Desde que o Supremo Tribunal Federal (STF) julgou os embargos de declaração opostos pelo Estado do Rio Grande do Norte na ADC 49, que discute a constitucionalidade de artigos da Lei Kandir que preveem a incidência de ICMS na transferência de mercadorias entre estabelecimentos de um mesmo titular, muita coisa se resolveu, em especial no tocante ao crédito. Este pode não apenas ser mantido pelo estabelecimento de origem, em que pese a saída sem tributação, mas também poderá ser transferido em 2024 para o estabelecimento destino da mercadoria, com ou sem regulamentação por parte dos Estados.
Ocorre que a modulação apresentada pelo Supremo, apesar de positiva – visando resguardar direitos e evitar uma multiplicação de ações -, foi muito omissa sobre a real incidência ou não do ICMS, considerando que o tema já estava pacificado no próprio STF desde 2020, no Tema 1099, com repercussão geral, assim como estava no Superior Tribunal de Justiça (STJ) desde 2010, com o Tema 259, sem mencionar ainda a famosa Súmula nº 166.
Tudo isso porque, ao modular os efeitos da decisão e jogar os efeitos para 2024 em relação àqueles contribuintes que não discutiam o tema ou que ajuizaram ações após abril de 2021 (data do julgamento de mérito), colocou-se no mesmo balaio tanto o crédito – que era uma temática nova e que, de fato, deveria valer para 2024 -, como também a não incidência do ICMS nas saídas em transferência.
Ocorre que a modulação que jogou para 2024 a não incidência do ICMS é um absurdo, pois há mais de 40 anos se sabe da ilegalidade desta cobrança, sendo isso reforçado pelo STJ e STF de forma contundente via demanda de recursos repetitivos e repercussão geral. Admitir a modulação ora aplicada quanto aos débitos é autorizar que os Estados cobrem ICMS sobre uma temática que, há tempos, já foi reconhecida como ilegal. Trata-se de um terrível paradoxo e tremenda insegurança jurídica.
Na verdade, o que se pretendeu na modulação de efeitos foi i) retirar os artigos da Lei Kandir do ordenamento apenas em 2024, uma vez que muitas operações são balizadas nestes dispositivos, inclusive o próprio direito de débito por aqueles contribuintes que assim desejem, em especial para que possam se creditar no destino, afinal, nem todo contribuinte acha viável se valer da não incidência do ICMS. Inclusive, retirar agora os dispositivos do ordenamento seria uma violação a uma séria de situações já constituídas e estáveis, como benefícios fiscais fundados nestes dispositivos. O outro aspecto da modulação foi ii) conceder um tempo para que os estados legislassem e regulamentassem a transferência dos créditos, pois, sem lei, viveremos uma anarquia na transferência. Cada contribuinte fará a seu modo, sem qualquer controle dos estados envolvidos, aumentando, assim, ainda mais o caos e judicialização.
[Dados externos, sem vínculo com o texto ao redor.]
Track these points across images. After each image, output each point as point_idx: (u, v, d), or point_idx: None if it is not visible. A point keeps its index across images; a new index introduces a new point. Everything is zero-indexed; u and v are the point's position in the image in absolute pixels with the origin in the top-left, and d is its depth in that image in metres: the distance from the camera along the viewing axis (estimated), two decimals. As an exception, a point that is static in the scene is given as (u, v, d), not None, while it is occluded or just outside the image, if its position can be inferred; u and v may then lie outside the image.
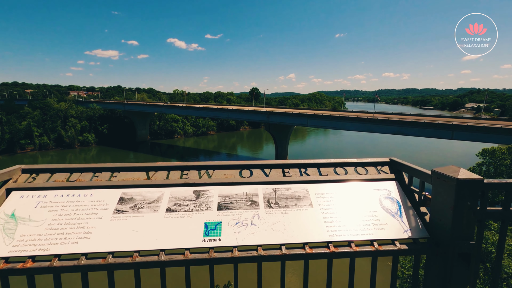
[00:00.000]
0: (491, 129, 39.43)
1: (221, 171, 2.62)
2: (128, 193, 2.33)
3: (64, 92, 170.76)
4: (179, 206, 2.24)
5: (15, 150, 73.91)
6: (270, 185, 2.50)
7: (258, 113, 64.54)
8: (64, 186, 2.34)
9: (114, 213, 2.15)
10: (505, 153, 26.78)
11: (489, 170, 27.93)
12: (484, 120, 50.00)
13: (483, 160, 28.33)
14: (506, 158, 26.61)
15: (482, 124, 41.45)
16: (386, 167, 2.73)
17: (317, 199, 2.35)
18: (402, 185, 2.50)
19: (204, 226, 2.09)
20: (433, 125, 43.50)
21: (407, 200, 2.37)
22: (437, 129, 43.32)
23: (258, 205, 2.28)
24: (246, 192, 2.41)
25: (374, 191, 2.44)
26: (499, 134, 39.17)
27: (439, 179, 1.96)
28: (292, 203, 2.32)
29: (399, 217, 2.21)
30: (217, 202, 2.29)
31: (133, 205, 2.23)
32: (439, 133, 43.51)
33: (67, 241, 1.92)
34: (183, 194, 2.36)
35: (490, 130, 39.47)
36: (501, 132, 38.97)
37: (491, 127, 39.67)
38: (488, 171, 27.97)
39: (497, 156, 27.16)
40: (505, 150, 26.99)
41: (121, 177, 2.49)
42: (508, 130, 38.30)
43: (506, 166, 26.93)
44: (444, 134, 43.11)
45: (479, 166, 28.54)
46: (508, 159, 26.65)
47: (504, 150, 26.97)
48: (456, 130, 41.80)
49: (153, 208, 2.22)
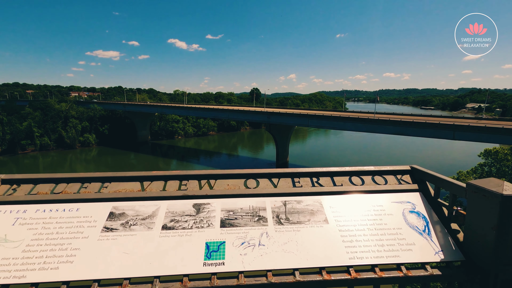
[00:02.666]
0: (493, 129, 39.06)
1: (223, 181, 2.36)
2: (119, 207, 2.06)
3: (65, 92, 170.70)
4: (176, 223, 1.97)
5: (16, 151, 73.66)
6: (279, 197, 2.23)
7: (258, 113, 64.18)
8: (47, 200, 2.07)
9: (103, 232, 1.88)
10: (508, 154, 26.50)
11: (491, 171, 27.68)
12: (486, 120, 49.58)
13: (485, 161, 28.07)
14: (508, 159, 26.34)
15: (484, 125, 41.06)
16: (407, 175, 2.46)
17: (332, 214, 2.08)
18: (427, 197, 2.23)
19: (205, 246, 1.82)
20: (435, 125, 43.14)
21: (434, 215, 2.09)
22: (438, 129, 42.97)
23: (266, 221, 2.01)
24: (252, 205, 2.14)
25: (397, 204, 2.17)
26: (500, 134, 38.82)
27: (477, 193, 1.69)
28: (305, 218, 2.05)
29: (428, 235, 1.94)
30: (220, 218, 2.03)
31: (125, 221, 1.96)
32: (440, 133, 43.16)
33: (47, 266, 1.66)
34: (182, 208, 2.09)
35: (492, 131, 39.11)
36: (503, 133, 38.63)
37: (493, 127, 39.30)
38: (490, 172, 27.71)
39: (500, 156, 26.88)
40: (508, 151, 26.71)
41: (112, 188, 2.22)
42: (510, 130, 37.93)
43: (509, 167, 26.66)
44: (446, 135, 42.77)
45: (481, 166, 28.29)
46: (511, 160, 26.37)
47: (507, 151, 26.69)
48: (458, 130, 41.47)
49: (147, 225, 1.95)
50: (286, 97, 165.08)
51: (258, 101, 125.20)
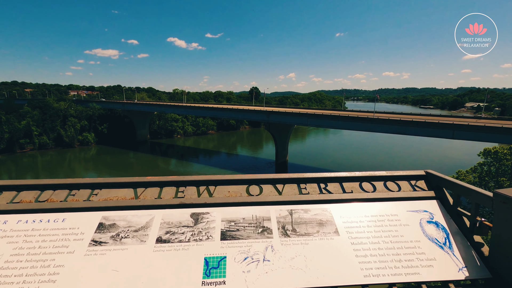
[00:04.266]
0: (492, 128, 38.99)
1: (224, 188, 2.18)
2: (109, 217, 1.88)
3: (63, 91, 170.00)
4: (172, 235, 1.79)
5: (15, 150, 73.31)
6: (284, 205, 2.05)
7: (258, 112, 63.93)
8: (31, 209, 1.89)
9: (90, 245, 1.70)
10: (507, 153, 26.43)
11: (490, 170, 27.63)
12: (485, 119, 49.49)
13: (485, 160, 28.03)
14: (508, 159, 26.27)
15: (483, 124, 40.96)
16: (422, 181, 2.28)
17: (343, 224, 1.91)
18: (445, 206, 2.06)
19: (204, 262, 1.64)
20: (434, 124, 43.04)
21: (455, 226, 1.92)
22: (437, 128, 42.89)
23: (271, 233, 1.83)
24: (255, 215, 1.96)
25: (413, 213, 1.99)
26: (500, 133, 38.77)
27: (507, 203, 1.52)
28: (313, 229, 1.87)
29: (449, 249, 1.77)
30: (220, 229, 1.85)
31: (115, 233, 1.78)
32: (439, 132, 43.08)
33: (26, 286, 1.47)
34: (178, 218, 1.91)
35: (491, 130, 39.04)
36: (502, 132, 38.57)
37: (492, 126, 39.23)
38: (490, 171, 27.66)
39: (499, 156, 26.83)
40: (507, 150, 26.65)
41: (102, 196, 2.04)
42: (509, 129, 37.86)
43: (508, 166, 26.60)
44: (445, 134, 42.69)
45: (480, 166, 28.24)
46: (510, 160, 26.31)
47: (506, 151, 26.63)
48: (457, 130, 41.40)
49: (140, 237, 1.77)
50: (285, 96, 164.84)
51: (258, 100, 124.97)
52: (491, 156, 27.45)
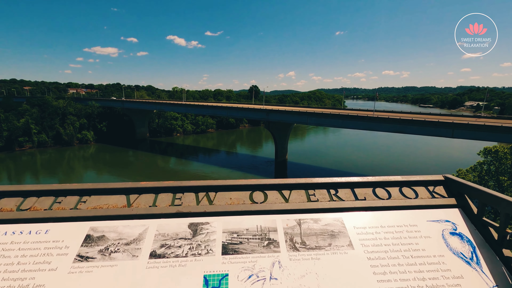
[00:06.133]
0: (492, 127, 38.89)
1: (225, 194, 1.99)
2: (98, 228, 1.69)
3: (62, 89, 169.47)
4: (168, 249, 1.61)
5: (14, 148, 72.95)
6: (291, 214, 1.86)
7: (257, 111, 63.67)
8: (11, 219, 1.70)
9: (76, 261, 1.51)
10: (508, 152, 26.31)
11: (490, 169, 27.52)
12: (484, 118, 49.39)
13: (484, 159, 27.93)
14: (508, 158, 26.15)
15: (483, 123, 40.85)
16: (440, 187, 2.10)
17: (358, 236, 1.72)
18: (469, 215, 1.87)
19: (204, 281, 1.45)
20: (433, 123, 42.93)
21: (481, 238, 1.73)
22: (437, 127, 42.76)
23: (278, 246, 1.65)
24: (260, 225, 1.77)
25: (434, 223, 1.81)
26: (499, 132, 38.69)
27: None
28: (325, 242, 1.68)
29: (477, 265, 1.58)
30: (221, 242, 1.66)
31: (104, 247, 1.59)
32: (439, 131, 42.95)
33: (0, 310, 1.29)
34: (175, 229, 1.72)
35: (491, 129, 38.95)
36: (502, 131, 38.48)
37: (492, 125, 39.13)
38: (489, 170, 27.55)
39: (500, 155, 26.71)
40: (508, 149, 26.54)
41: (91, 203, 1.85)
42: (509, 128, 37.76)
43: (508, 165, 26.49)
44: (444, 133, 42.57)
45: (480, 165, 28.13)
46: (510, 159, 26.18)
47: (507, 150, 26.51)
48: (457, 129, 41.30)
49: (132, 251, 1.58)
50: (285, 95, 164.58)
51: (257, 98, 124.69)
52: (492, 155, 27.33)
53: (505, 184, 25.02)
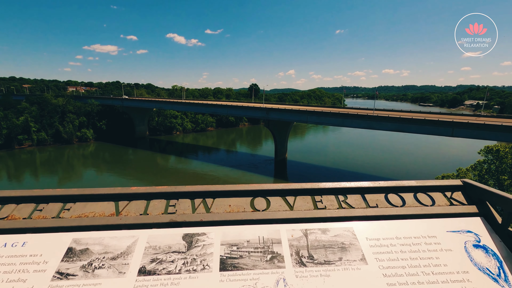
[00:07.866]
0: (492, 126, 38.79)
1: (224, 200, 1.81)
2: (82, 241, 1.52)
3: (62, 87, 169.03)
4: (160, 264, 1.43)
5: (13, 146, 72.72)
6: (297, 223, 1.68)
7: (257, 109, 63.44)
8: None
9: (54, 279, 1.34)
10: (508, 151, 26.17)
11: (490, 168, 27.39)
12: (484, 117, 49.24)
13: (485, 158, 27.80)
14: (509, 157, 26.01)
15: (483, 122, 40.72)
16: (459, 193, 1.92)
17: (371, 250, 1.54)
18: (492, 225, 1.70)
19: (199, 302, 1.28)
20: (433, 122, 42.81)
21: (507, 250, 1.56)
22: (437, 126, 42.64)
23: (283, 261, 1.47)
24: (262, 236, 1.60)
25: (455, 235, 1.63)
26: (499, 131, 38.60)
27: None
28: (335, 256, 1.51)
29: (505, 282, 1.41)
30: (219, 256, 1.48)
31: (87, 262, 1.42)
32: (439, 130, 42.83)
33: None
34: (168, 241, 1.55)
35: (491, 128, 38.85)
36: (502, 130, 38.37)
37: (492, 124, 39.04)
38: (490, 169, 27.43)
39: (501, 154, 26.58)
40: (508, 148, 26.39)
41: (76, 211, 1.67)
42: (509, 127, 37.63)
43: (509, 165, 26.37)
44: (444, 131, 42.45)
45: (480, 164, 28.00)
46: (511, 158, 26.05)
47: (507, 149, 26.37)
48: (456, 127, 41.20)
49: (118, 267, 1.41)
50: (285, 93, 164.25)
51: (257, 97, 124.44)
52: (492, 154, 27.20)
53: (506, 183, 24.88)
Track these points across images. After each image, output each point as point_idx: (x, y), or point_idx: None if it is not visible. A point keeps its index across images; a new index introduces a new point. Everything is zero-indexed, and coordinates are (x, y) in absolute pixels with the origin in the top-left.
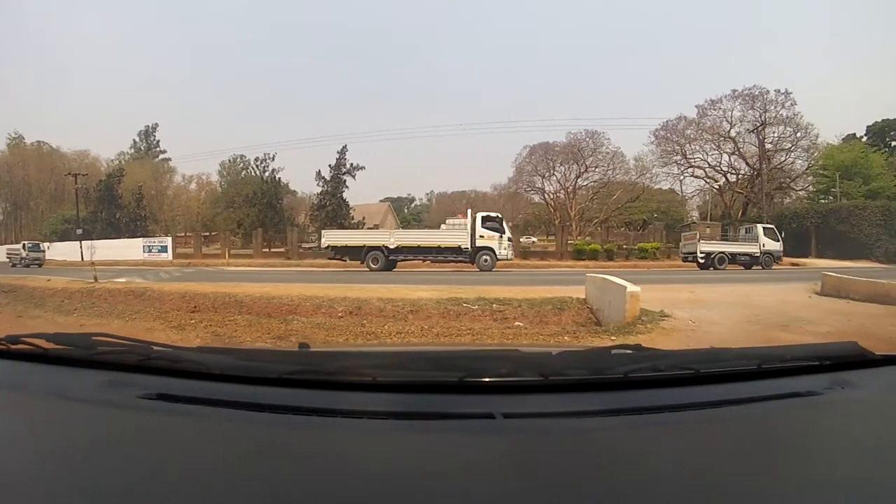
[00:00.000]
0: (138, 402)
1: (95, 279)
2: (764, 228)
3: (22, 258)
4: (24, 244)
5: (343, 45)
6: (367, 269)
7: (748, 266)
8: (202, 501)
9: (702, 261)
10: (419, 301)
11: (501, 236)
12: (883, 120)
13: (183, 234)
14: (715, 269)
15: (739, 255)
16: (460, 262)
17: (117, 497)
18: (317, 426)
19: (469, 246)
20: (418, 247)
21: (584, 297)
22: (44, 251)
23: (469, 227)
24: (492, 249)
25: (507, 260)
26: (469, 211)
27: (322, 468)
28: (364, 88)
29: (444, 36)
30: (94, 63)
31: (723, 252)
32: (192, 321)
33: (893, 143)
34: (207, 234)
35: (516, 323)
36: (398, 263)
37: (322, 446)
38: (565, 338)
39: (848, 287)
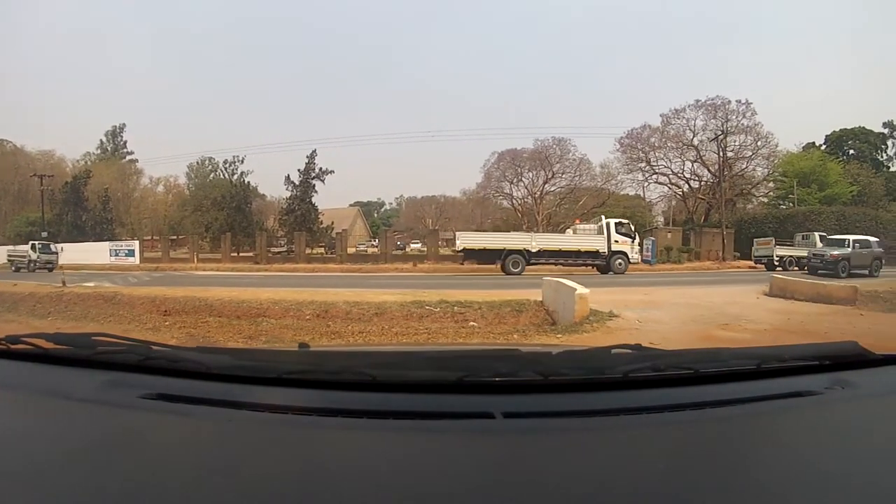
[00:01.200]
0: (138, 402)
1: (64, 283)
2: (820, 236)
3: (31, 261)
4: (32, 244)
5: (314, 49)
6: (504, 273)
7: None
8: (202, 501)
9: (776, 264)
10: (384, 304)
11: (633, 241)
12: (841, 129)
13: (150, 238)
14: (784, 270)
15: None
16: (591, 265)
17: (117, 497)
18: (317, 426)
19: (606, 250)
20: (559, 251)
21: (541, 299)
22: (56, 252)
23: (606, 232)
24: (625, 254)
25: (635, 263)
26: (603, 217)
27: (322, 468)
28: (334, 93)
29: (415, 42)
30: (59, 59)
31: (791, 256)
32: (167, 323)
33: (851, 152)
34: (175, 237)
35: (471, 323)
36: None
37: (322, 446)
38: (514, 336)
39: (793, 288)
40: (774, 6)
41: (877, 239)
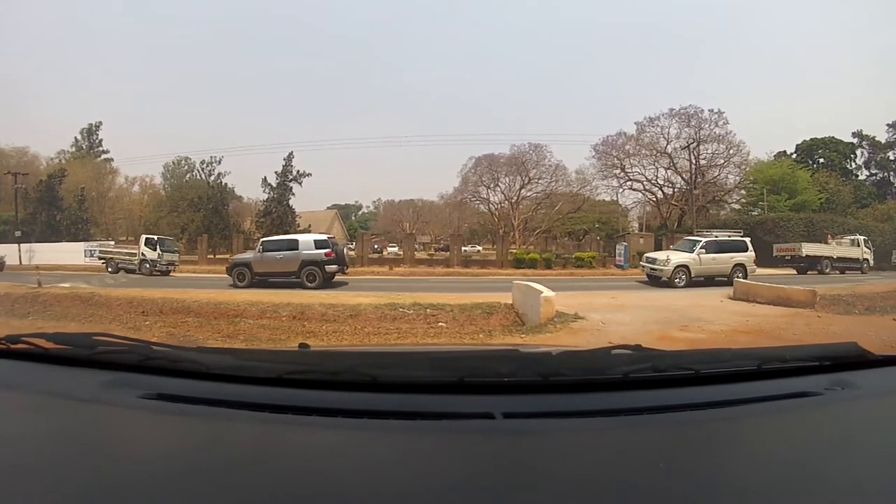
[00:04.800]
0: (138, 402)
1: (39, 284)
2: (862, 239)
3: (147, 262)
4: (148, 240)
5: (295, 51)
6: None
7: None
8: (202, 501)
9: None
10: (359, 306)
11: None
12: (811, 139)
13: (125, 238)
14: (821, 273)
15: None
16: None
17: (118, 497)
18: (317, 426)
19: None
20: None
21: (511, 301)
22: (177, 251)
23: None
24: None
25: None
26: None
27: (322, 468)
28: (314, 95)
29: (396, 46)
30: (33, 54)
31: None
32: (147, 323)
33: (821, 161)
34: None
35: (440, 323)
36: None
37: (322, 446)
38: (480, 336)
39: (755, 292)
40: (747, 20)
41: (741, 239)
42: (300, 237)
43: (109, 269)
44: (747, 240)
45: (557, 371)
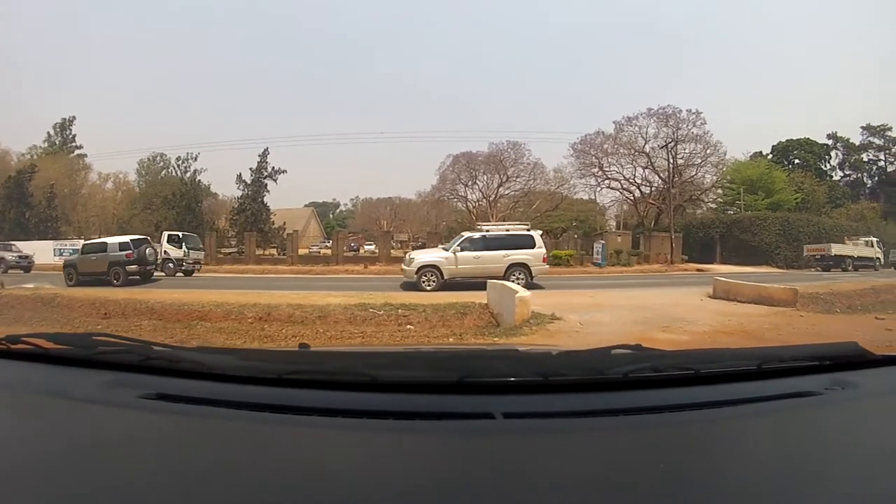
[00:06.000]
0: (138, 402)
1: (2, 285)
2: (875, 241)
3: (171, 261)
4: (171, 236)
5: (273, 46)
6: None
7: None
8: (202, 501)
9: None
10: (328, 307)
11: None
12: (787, 140)
13: (97, 237)
14: (844, 270)
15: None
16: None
17: (117, 497)
18: (317, 426)
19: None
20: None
21: (486, 301)
22: (203, 249)
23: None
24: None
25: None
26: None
27: (322, 468)
28: (292, 92)
29: (375, 43)
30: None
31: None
32: (98, 327)
33: (796, 161)
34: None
35: (407, 326)
36: None
37: (322, 446)
38: (450, 339)
39: (736, 290)
40: (726, 24)
41: (526, 233)
42: (109, 240)
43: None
44: (535, 234)
45: (557, 371)
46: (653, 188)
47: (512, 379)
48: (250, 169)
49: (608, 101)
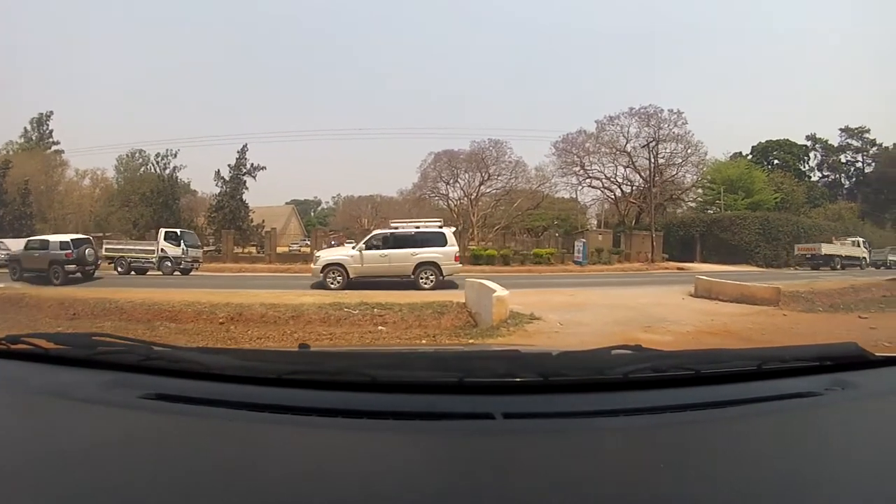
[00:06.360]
0: (138, 402)
1: None
2: (861, 241)
3: (168, 259)
4: (166, 232)
5: (252, 43)
6: None
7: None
8: (202, 501)
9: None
10: (302, 306)
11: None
12: (767, 141)
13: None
14: (833, 269)
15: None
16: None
17: (117, 497)
18: (317, 426)
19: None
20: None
21: (464, 300)
22: (201, 246)
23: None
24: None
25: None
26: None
27: (322, 468)
28: (273, 88)
29: (357, 38)
30: None
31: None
32: (61, 328)
33: (775, 162)
34: (102, 235)
35: (379, 327)
36: None
37: (322, 446)
38: (423, 341)
39: (718, 289)
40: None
41: (438, 231)
42: (51, 238)
43: (119, 270)
44: (447, 231)
45: (557, 371)
46: (634, 187)
47: (512, 379)
48: (229, 166)
49: (590, 101)
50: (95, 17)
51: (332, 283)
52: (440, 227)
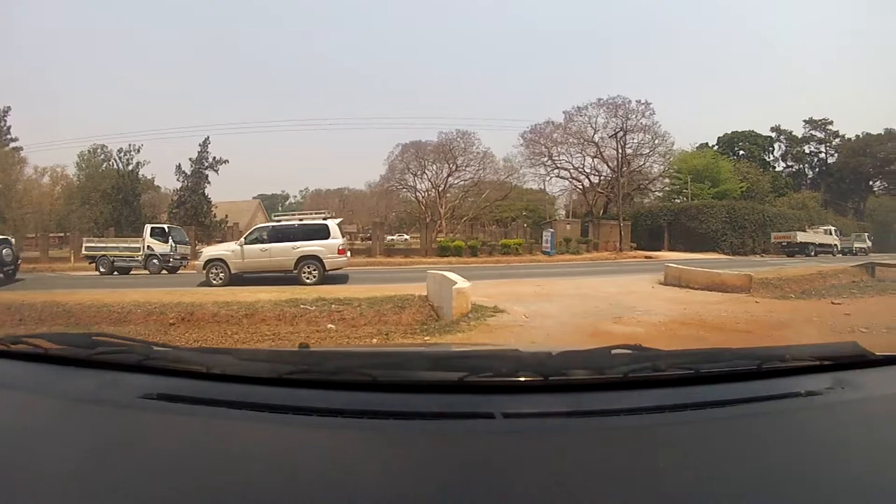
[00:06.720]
0: (138, 402)
1: None
2: (833, 229)
3: (155, 257)
4: (152, 228)
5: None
6: None
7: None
8: (202, 501)
9: (812, 252)
10: (256, 304)
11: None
12: (732, 132)
13: (34, 235)
14: (808, 256)
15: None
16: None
17: (117, 497)
18: (317, 426)
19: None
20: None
21: (426, 293)
22: (189, 242)
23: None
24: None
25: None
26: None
27: (322, 468)
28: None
29: (323, 28)
30: None
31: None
32: (10, 332)
33: (741, 153)
34: (62, 234)
35: (328, 325)
36: None
37: (322, 446)
38: (374, 340)
39: (688, 277)
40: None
41: (321, 223)
42: None
43: (102, 270)
44: (331, 223)
45: (557, 371)
46: (602, 177)
47: (512, 379)
48: (190, 159)
49: (559, 91)
50: (54, 7)
51: (214, 280)
52: (325, 218)
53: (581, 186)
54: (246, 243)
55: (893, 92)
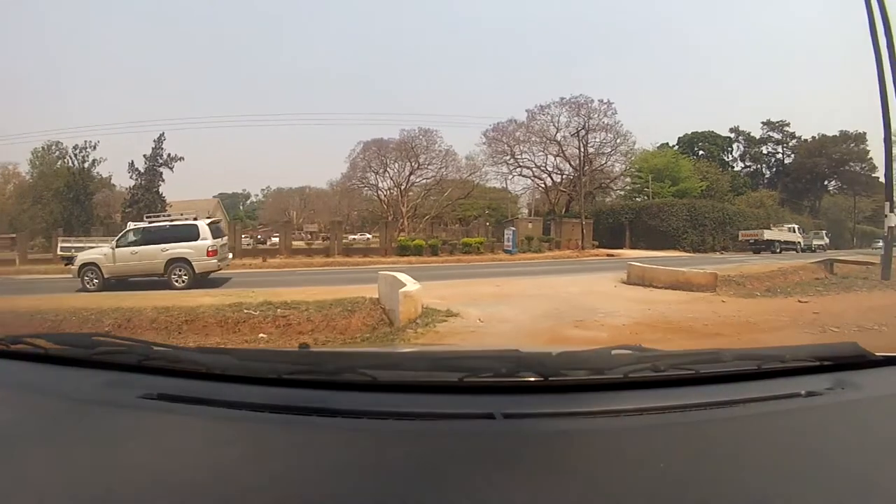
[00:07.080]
0: (138, 402)
1: None
2: (796, 227)
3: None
4: (145, 218)
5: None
6: None
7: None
8: (202, 501)
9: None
10: (198, 309)
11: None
12: (692, 132)
13: None
14: (774, 252)
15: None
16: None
17: (118, 497)
18: (317, 426)
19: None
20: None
21: (378, 296)
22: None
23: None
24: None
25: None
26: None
27: (322, 468)
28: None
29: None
30: None
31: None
32: None
33: (701, 152)
34: (14, 234)
35: (260, 335)
36: None
37: (322, 446)
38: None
39: (651, 276)
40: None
41: (191, 223)
42: None
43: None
44: (201, 224)
45: (557, 371)
46: (564, 176)
47: (512, 379)
48: (144, 156)
49: (520, 90)
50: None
51: (88, 285)
52: (195, 219)
53: (543, 185)
54: (117, 246)
55: (848, 95)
Veja que o mote da modulação nunca foi autorizar a incidência do ICMS nas saídas ou mesmo fatiar quando ou quem teria direito a não pagar o ICMS. Em que pese os dispositivos apenas perderem eficácia em 2024, é fato que a cobrança em si não se torna legal neste ínterim. Logo, a única certeza na decisão do STF é que o ICMS não pode ser exigido dos contribuintes, sejam os que sempre discutiram esta temática, os que ajuizaram ações após 04/2021 ou os que nunca discutiram, até porque sequer seria necessário, já que o tema estava pacificado, mesmo que as normas estaduais ainda prevejam a tributação das operações.
Estes novos embargos são mais que necessários, são essenciais para afastar a insegurança jurídica gerada pelo próprio STF, pois a modulação realizada nunca teve por objetivo permitir a cobrança do ICMS.
Sendo assim, espera-se – com ansiedade – por esta nova análise, a qual tende a colocar uma pá de cal na insegurança em que vivem os contribuintes, empresas sérias e que sempre se pautaram pelos precedentes jurídicos estabelecidos pelas duas maiores cortes de justiça do país.